━━━ Records provided ━━━

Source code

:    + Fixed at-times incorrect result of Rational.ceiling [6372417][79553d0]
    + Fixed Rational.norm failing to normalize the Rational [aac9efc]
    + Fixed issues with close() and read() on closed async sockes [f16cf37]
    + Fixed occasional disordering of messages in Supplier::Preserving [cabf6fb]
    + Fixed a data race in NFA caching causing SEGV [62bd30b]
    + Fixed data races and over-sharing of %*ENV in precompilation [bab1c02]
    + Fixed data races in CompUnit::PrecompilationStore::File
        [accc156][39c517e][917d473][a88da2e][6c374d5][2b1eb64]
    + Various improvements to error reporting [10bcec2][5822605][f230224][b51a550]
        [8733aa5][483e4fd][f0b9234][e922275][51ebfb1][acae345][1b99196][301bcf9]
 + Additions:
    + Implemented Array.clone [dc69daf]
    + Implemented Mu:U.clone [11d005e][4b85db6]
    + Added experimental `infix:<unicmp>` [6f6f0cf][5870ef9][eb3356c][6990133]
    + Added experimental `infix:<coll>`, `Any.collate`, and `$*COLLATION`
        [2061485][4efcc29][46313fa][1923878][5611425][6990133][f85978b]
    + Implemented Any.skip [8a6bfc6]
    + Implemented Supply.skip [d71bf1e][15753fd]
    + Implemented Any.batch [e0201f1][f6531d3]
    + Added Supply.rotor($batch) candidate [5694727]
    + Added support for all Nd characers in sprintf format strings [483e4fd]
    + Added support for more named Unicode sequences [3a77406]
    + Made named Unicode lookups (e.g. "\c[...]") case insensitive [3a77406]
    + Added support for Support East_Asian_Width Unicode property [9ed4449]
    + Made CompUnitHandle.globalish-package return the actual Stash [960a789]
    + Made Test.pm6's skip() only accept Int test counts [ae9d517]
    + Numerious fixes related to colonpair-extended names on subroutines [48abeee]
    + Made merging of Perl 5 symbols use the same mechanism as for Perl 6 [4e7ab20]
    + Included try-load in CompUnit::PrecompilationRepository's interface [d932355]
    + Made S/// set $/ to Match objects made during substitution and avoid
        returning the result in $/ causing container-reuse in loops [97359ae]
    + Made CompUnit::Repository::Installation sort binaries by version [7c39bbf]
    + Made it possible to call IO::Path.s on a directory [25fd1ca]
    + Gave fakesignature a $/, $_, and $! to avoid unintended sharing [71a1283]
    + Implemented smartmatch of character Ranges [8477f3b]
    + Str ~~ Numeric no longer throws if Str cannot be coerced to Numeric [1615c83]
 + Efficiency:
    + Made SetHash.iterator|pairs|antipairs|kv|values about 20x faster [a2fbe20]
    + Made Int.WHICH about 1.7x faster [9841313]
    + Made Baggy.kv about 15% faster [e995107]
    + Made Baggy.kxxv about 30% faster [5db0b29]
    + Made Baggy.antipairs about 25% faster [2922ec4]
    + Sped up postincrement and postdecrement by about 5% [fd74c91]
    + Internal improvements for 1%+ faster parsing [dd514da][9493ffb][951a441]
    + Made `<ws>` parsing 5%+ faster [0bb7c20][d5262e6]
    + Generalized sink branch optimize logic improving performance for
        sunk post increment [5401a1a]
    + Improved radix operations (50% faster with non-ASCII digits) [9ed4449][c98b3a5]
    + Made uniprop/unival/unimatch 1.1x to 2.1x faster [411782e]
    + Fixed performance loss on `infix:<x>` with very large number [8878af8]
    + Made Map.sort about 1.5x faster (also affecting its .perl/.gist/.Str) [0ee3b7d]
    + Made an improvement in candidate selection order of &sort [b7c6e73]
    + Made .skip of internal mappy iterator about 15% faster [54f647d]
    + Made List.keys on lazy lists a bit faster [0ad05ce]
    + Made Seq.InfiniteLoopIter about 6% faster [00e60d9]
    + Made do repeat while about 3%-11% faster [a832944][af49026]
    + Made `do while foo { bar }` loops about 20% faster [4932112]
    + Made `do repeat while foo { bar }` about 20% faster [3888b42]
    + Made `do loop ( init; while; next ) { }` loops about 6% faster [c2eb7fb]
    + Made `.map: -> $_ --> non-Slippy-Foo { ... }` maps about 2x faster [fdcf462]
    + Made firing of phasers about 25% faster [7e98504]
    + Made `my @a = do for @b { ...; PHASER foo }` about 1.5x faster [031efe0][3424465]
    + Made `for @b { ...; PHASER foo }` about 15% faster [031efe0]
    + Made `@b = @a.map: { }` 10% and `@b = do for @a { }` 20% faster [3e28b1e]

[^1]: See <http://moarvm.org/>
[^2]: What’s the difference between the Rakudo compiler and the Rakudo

━━━

> _Required work_
Rewrite these records so that every "Implemented" becomes "Introduced", leaving everything else unchanged.

> _Exercise output_
Source code

:    + Fixed at-times incorrect result of Rational.ceiling [6372417][79553d0]
    + Fixed Rational.norm failing to normalize the Rational [aac9efc]
    + Fixed issues with close() and read() on closed async sockes [f16cf37]
    + Fixed occasional disordering of messages in Supplier::Preserving [cabf6fb]
    + Fixed a data race in NFA caching causing SEGV [62bd30b]
    + Fixed data races and over-sharing of %*ENV in precompilation [bab1c02]
    + Fixed data races in CompUnit::PrecompilationStore::File
        [accc156][39c517e][917d473][a88da2e][6c374d5][2b1eb64]
    + Various improvements to error reporting [10bcec2][5822605][f230224][b51a550]
        [8733aa5][483e4fd][f0b9234][e922275][51ebfb1][acae345][1b99196][301bcf9]
 + Additions:
    + Introduced Array.clone [dc69daf]
    + Introduced Mu:U.clone [11d005e][4b85db6]
    + Added experimental `infix:<unicmp>` [6f6f0cf][5870ef9][eb3356c][6990133]
    + Added experimental `infix:<coll>`, `Any.collate`, and `$*COLLATION`
        [2061485][4efcc29][46313fa][1923878][5611425][6990133][f85978b]
    + Introduced Any.skip [8a6bfc6]
    + Introduced Supply.skip [d71bf1e][15753fd]
    + Introduced Any.batch [e0201f1][f6531d3]
    + Added Supply.rotor($batch) candidate [5694727]
    + Added support for all Nd characers in sprintf format strings [483e4fd]
    + Added support for more named Unicode sequences [3a77406]
    + Made named Unicode lookups (e.g. "\c[...]") case insensitive [3a77406]
    + Added support for Support East_Asian_Width Unicode property [9ed4449]
    + Made CompUnitHandle.globalish-package return the actual Stash [960a789]
    + Made Test.pm6's skip() only accept Int test counts [ae9d517]
    + Numerious fixes related to colonpair-extended names on subroutines [48abeee]
    + Made merging of Perl 5 symbols use the same mechanism as for Perl 6 [4e7ab20]
    + Included try-load in CompUnit::PrecompilationRepository's interface [d932355]
    + Made S/// set $/ to Match objects made during substitution and avoid
        returning the result in $/ causing container-reuse in loops [97359ae]
    + Made CompUnit::Repository::Installation sort binaries by version [7c39bbf]
    + Made it possible to call IO::Path.s on a directory [25fd1ca]
    + Gave fakesignature a $/, $_, and $! to avoid unintended sharing [71a1283]
    + Introduced smartmatch of character Ranges [8477f3b]
    + Str ~~ Numeric no longer throws if Str cannot be coerced to Numeric [1615c83]
 + Efficiency:
    + Made SetHash.iterator|pairs|antipairs|kv|values about 20x faster [a2fbe20]
    + Made Int.WHICH about 1.7x faster [9841313]
    + Made Baggy.kv about 15% faster [e995107]
    + Made Baggy.kxxv about 30% faster [5db0b29]
    + Made Baggy.antipairs about 25% faster [2922ec4]
    + Sped up postincrement and postdecrement by about 5% [fd74c91]
    + Internal improvements for 1%+ faster parsing [dd514da][9493ffb][951a441]
    + Made `<ws>` parsing 5%+ faster [0bb7c20][d5262e6]
    + Generalized sink branch optimize logic improving performance for
        sunk post increment [5401a1a]
    + Improved radix operations (50% faster with non-ASCII digits) [9ed4449][c98b3a5]
    + Made uniprop/unival/unimatch 1.1x to 2.1x faster [411782e]
    + Fixed performance loss on `infix:<x>` with very large number [8878af8]
    + Made Map.sort about 1.5x faster (also affecting its .perl/.gist/.Str) [0ee3b7d]
    + Made an improvement in candidate selection order of &sort [b7c6e73]
    + Made .skip of internal mappy iterator about 15% faster [54f647d]
    + Made List.keys on lazy lists a bit faster [0ad05ce]
    + Made Seq.InfiniteLoopIter about 6% faster [00e60d9]
    + Made do repeat while about 3%-11% faster [a832944][af49026]
    + Made `do while foo { bar }` loops about 20% faster [4932112]
    + Made `do repeat while foo { bar }` about 20% faster [3888b42]
    + Made `do loop ( init; while; next ) { }` loops about 6% faster [c2eb7fb]
    + Made `.map: -> $_ --> non-Slippy-Foo { ... }` maps about 2x faster [fdcf462]
    + Made firing of phasers about 25% faster [7e98504]
    + Made `my @a = do for @b { ...; PHASER foo }` about 1.5x faster [031efe0][3424465]
    + Made `for @b { ...; PHASER foo }` about 15% faster [031efe0]
    + Made `@b = @a.map: { }` 10% and `@b = do for @a { }` 20% faster [3e28b1e]

[^1]: See <http://moarvm.org/>
[^2]: What’s the difference between the Rakudo compiler and the Rakudo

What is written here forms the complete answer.